Mr. Avery: I would just like to touch a little bit on the carapace size before this session is over.

I know a gentleman from Quebec earlier was quite upset because he felt everybody should go up in carapace size. Well, in my area, we have done lots of measures. We went from 68 to 72 millimetres and we put escape mechanisms on our traps. Every time we turn around it is costing money.

I was doing the math here a minute ago, and I fished 47 days last year. In southwest Nova Scotia, they fish six months of the year. They talked a little bit about trying to cut down the catch this year and they are getting rave reviews for it, but they have not actually done anything to hurt their bottom line.
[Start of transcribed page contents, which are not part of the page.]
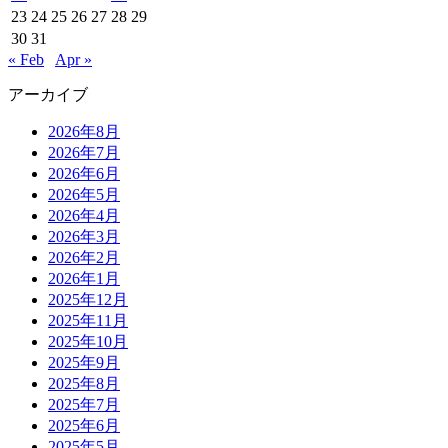
23
24
25
26
27
28
29
30
31
« Feb
Apr »
アーカイブ
2026年8月
2026年7月
2026年6月
2026年5月
2026年4月
2026年3月
2026年2月
2026年1月
2025年12月
2025年11月
2025年10月
2025年9月
2025年8月
2025年7月
2025年6月
2025年5月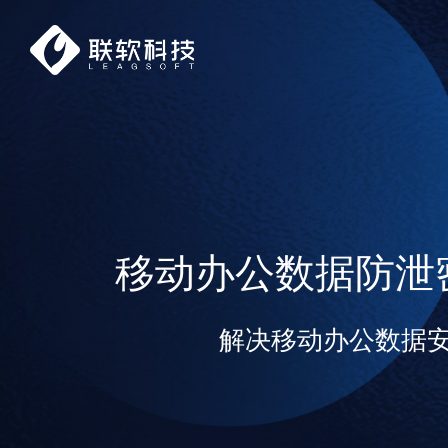
移动办公数据防泄
解决移动办公数据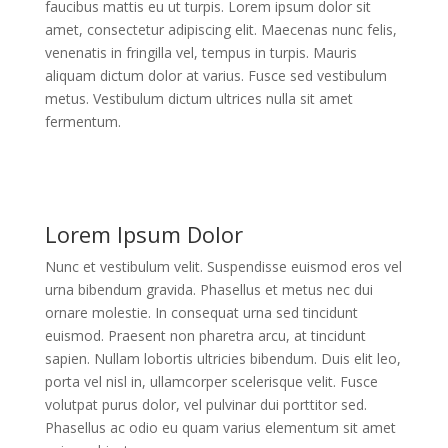
faucibus mattis eu ut turpis. Lorem ipsum dolor sit
amet, consectetur adipiscing elit. Maecenas nunc felis,
venenatis in fringilla vel, tempus in turpis. Mauris
aliquam dictum dolor at varius. Fusce sed vestibulum
metus. Vestibulum dictum ultrices nulla sit amet
fermentum.
Lorem Ipsum Dolor
Nunc et vestibulum velit. Suspendisse euismod eros vel
urna bibendum gravida. Phasellus et metus nec dui
ornare molestie. In consequat urna sed tincidunt
euismod. Praesent non pharetra arcu, at tincidunt
sapien. Nullam lobortis ultricies bibendum. Duis elit leo,
porta vel nisl in, ullamcorper scelerisque velit. Fusce
volutpat purus dolor, vel pulvinar dui porttitor sed.
Phasellus ac odio eu quam varius elementum sit amet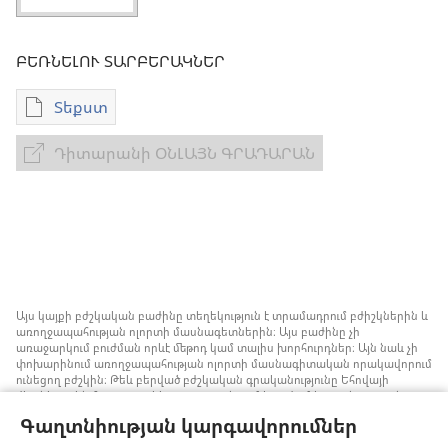
ԲԵՌՆԵԼՈՒ ՏԱՐԲԵՐԱԿՆԵՐ
Տեքստ
Թվային
հրատարակությունները
Դիտարանի ՕՆԼԱՅՆ ԳՐԱԴԱՐԱՆ
Դիտարանի
բեռնելու
ՕՆԼԱՅՆ
տարբերակներ
ԳՐԱԴԱՐԱՆ
«Արյան
կորուստ
և
սակավարյունություն
այն
Այս կայքի բժշկական բաժինը տեղեկություն է տրամադրում բժիշկներին և
հիվանդների
առողջապահության ոլորտի մասնագետներին։ Այս բաժինը չի
առաջարկում բուժման որևէ մեթոդ կամ տալիս խորհուրդներ։ Այն նաև չի
մոտ,
փոխարինում առողջապահության ոլորտի մասնագիտական որակավորում
որոնք
ունեցող բժշկին։ Թեև բերված բժշկական գրականությունը Եհովայի
վկաները չեն հրատարակել, բայց դրանցում խոսվում է առանց արյան
ենթակա
փոխներարկման ստրատեգիաների մասին, որոնք կարելի է հաշվի առնել։
Գաղտնիության կարգավորումներ
են
Յուրաքանչյուր մասնագետի պատասխանատվություն է իրազեկ լինել
բժշկության ոլորտում վերջին ձեռքբերումներին, պացիենտների հետ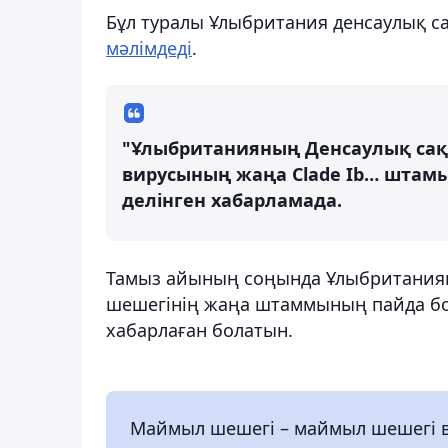
Бұл туралы Ұлыбритания денсаулық сақ
мәлімдеді
.
"Ұлыбританияның Денсаулық сақт
вирусының жаңа Clade Ib… штамы
делінген хабарламада.
Тамыз айының соңында Ұлыбританияны
шешегінің жаңа штаммының пайда б
хабарлаған болатын.
Маймыл шешегі – маймыл шешегі в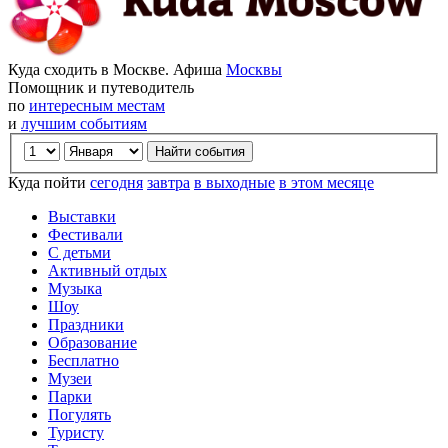
Куда сходить в Москве. Афиша
Москвы
Помощник и путеводитель
по
интересным местам
и
лучшим событиям
Куда пойти
сегодня
завтра
в выходные
в этом месяце
Выставки
Фестивали
С детьми
Активный отдых
Музыка
Шоу
Праздники
Образование
Бесплатно
Музеи
Парки
Погулять
Туристу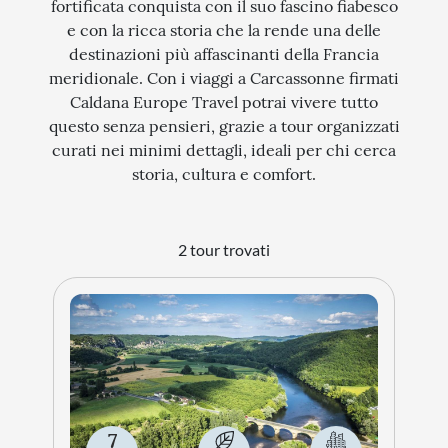
fortificata conquista con il suo fascino fiabesco
e con la ricca storia che la rende una delle
STORIA
destinazioni più affascinanti della Francia
CITTÀ
meridionale. Con i viaggi a Carcassonne firmati
Caldana Europe Travel potrai vivere tutto
EVENTI SPECIALI
questo senza pensieri, grazie a tour organizzati
ARTE E CULTURA
curati nei minimi dettagli, ideali per chi cerca
storia, cultura e comfort.
2 tour trovati
7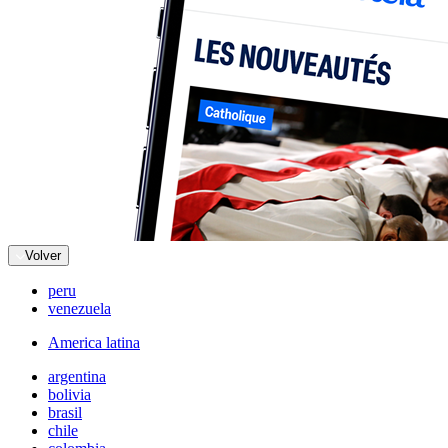
Volver
peru
venezuela
America latina
argentina
bolivia
brasil
chile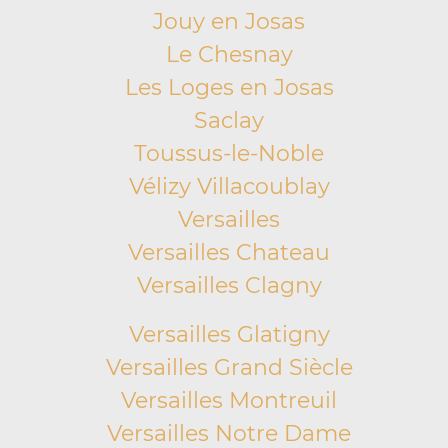
Jouy en Josas
Le Chesnay
Les Loges en Josas
Saclay
Toussus-le-Noble
Vélizy Villacoublay
Versailles
Versailles Chateau
Versailles Clagny
Versailles Glatigny
Versailles Grand Siècle
Versailles Montreuil
Versailles Notre Dame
We have already taken a lot of measures that cost money. My catch in 2012 was the biggest in my history. I have been fishing with my own licence for 30 years and I ran the gear with my father for five years before that, and that was the highest historical catch I have had in 30 years. So when I go back to my fishermen they are going to tell me, if it ain't broke, why fix it.

If you look at different Quebec areas, your backyard fishermen, they had subsidies to help them in their fishery. We have never gotten anything like that. We have got a little bit of money for quality stuff like I talked about a little while ago. Maybe that is right, maybe it is wrong, I do not know, I do not fish in Quebec. Different areas have different structures and I just wanted to touch on it a little bit. The reason I am going back to that now, I do not know how much longer we are going to be here, is that I wanted to make sure that it was in the transcripts that I defended my fishermen on the carapace size.

I know there are lots of good points and people want to go up, but in the area I fish in, area 24, that is who I am speaking for today, and I think I can speak for all of Prince Edward Island, that we do not want to change things when it comes to carapace. We will do other measures, we have taken other measures, trap reductions, we have done all kinds of different measures over P.E.I. and we would like to stick to the carapace 72 millimetres.

The Chair: I want to thank you for your patience, as we are running a bit late. It certainly has been a very interesting day. We have heard lots and look forward to hearing more tomorrow.